> **EXERCISE**: Could you retype the text in each of the rows below character for character, keeping every line as it appears and leaving out the pictures?

*** Begin section ***

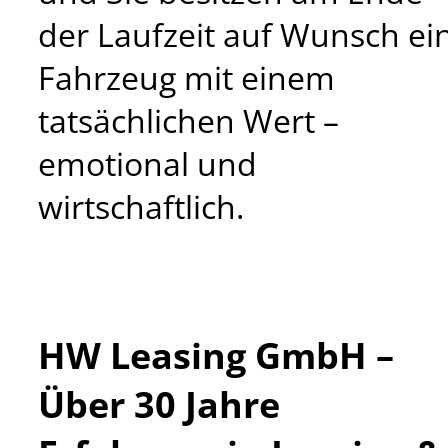
der Laufzeit auf Wunsch ei
Fahrzeug mit einem
tatsächlichen Wert –
emotional und
wirtschaftlich.
HW Leasing GmbH –
Über 30 Jahre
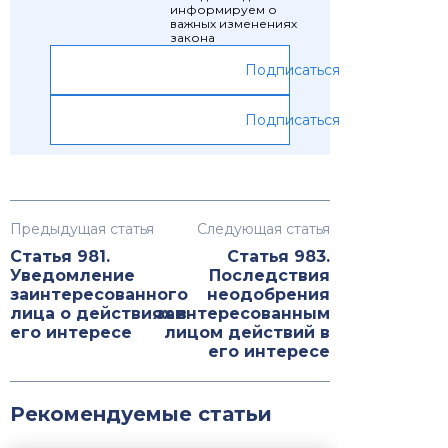
информируем о
важных изменениях
закона
Подписаться
Подписаться
Предыдущая статья
Следующая статья
Статья 981.
Статья 983.
Уведомление
Последствия
заинтересованного
неодобрения
лица о действиях в
заинтересованным
его интересе
лицом действий в
его интересе
Рекомендуемые статьи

*** End section ***

> **RESPONSE TO THIS EXERCISE**:
der Laufzeit auf Wunsch ei
Fahrzeug mit einem
tatsächlichen Wert –
emotional und
wirtschaftlich.
HW Leasing GmbH –
Über 30 Jahre
информируем о
важных изменениях
закона
Подписаться
Подписаться
Предыдущая статья
Следующая статья
Статья 981.
Статья 983.
Уведомление
Последствия
заинтересованного
неодобрения
лица о действиях в
заинтересованным
его интересе
лицом действий в
его интересе
Рекомендуемые статьи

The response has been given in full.